Berdasarkan keputusan yang telah diambil negara-negara anggota yang memiliki kondisi lebih baik seperti Indonesia, Malaysia dan Singapura, harus membantu negara anggota lainnya yang tertinggal untuk memulihkan kondisi ekonominya, tapi para prakteknya hal ini tidak terjadi. Dengan demikian negara miskin di ASEAN terpaksa memperluas hubungan trans-regionalnya yang nantinya akan berpengaruh negatif pada pengambilan keputusan mereka.

Hal ini karena negara-negara seperti Cina menginginkan mitranya di sidang ASEAN mengambil sikap yang menguntungkan Beijing. Oleh karena itu, ASEAN menghadapi perpecahan dan pastinya hal ini mencoreng citranya baik di tingkat regional maupun internasional. ASEAN termasuk organisasi penting regional yang saat ini tidak mampu menyelesaikan friksi internalnya.

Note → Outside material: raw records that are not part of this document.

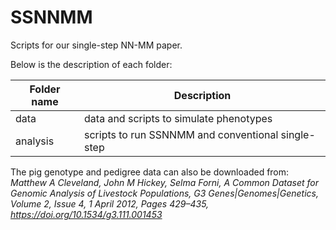 # SSNNMM

Scripts for our single-step NN-MM paper.


Below is the description of each folder:

| Folder name      | Description |
| ----------- | ----------- |
| data      |  data  and scripts to simulate phenotypes    |
| analysis   | scripts to run SSNNMM and conventional single-step  |

The pig genotype and pedigree data can also be downloaded from:  
*Matthew A Cleveland, John M Hickey, Selma Forni, A Common Dataset for Genomic Analysis of Livestock Populations, G3 Genes|Genomes|Genetics, Volume 2, Issue 4, 1 April 2012, Pages 429–435, https://doi.org/10.1534/g3.111.001453*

Dasar pembentukan ASEAN adalah sebagai mempererat, meningkatkan, ikut menjaga kestabilan dan keamanan dan tidak ikut campur dalam masalah politik dalam negeri dari masing-masing anggota ASEAN.

Secara geo-politik dan geo-ekonomi, ASEAN memiliki komitmen dan kepedulian terhadap kawasannya dan hal tersebut merupakan hal yang wajar bagi ASEAN untuk selalu memberikan sumbangsihnya terhadap kemajuan, keamanan, dan kestabilan kawasan regional maupun internasional.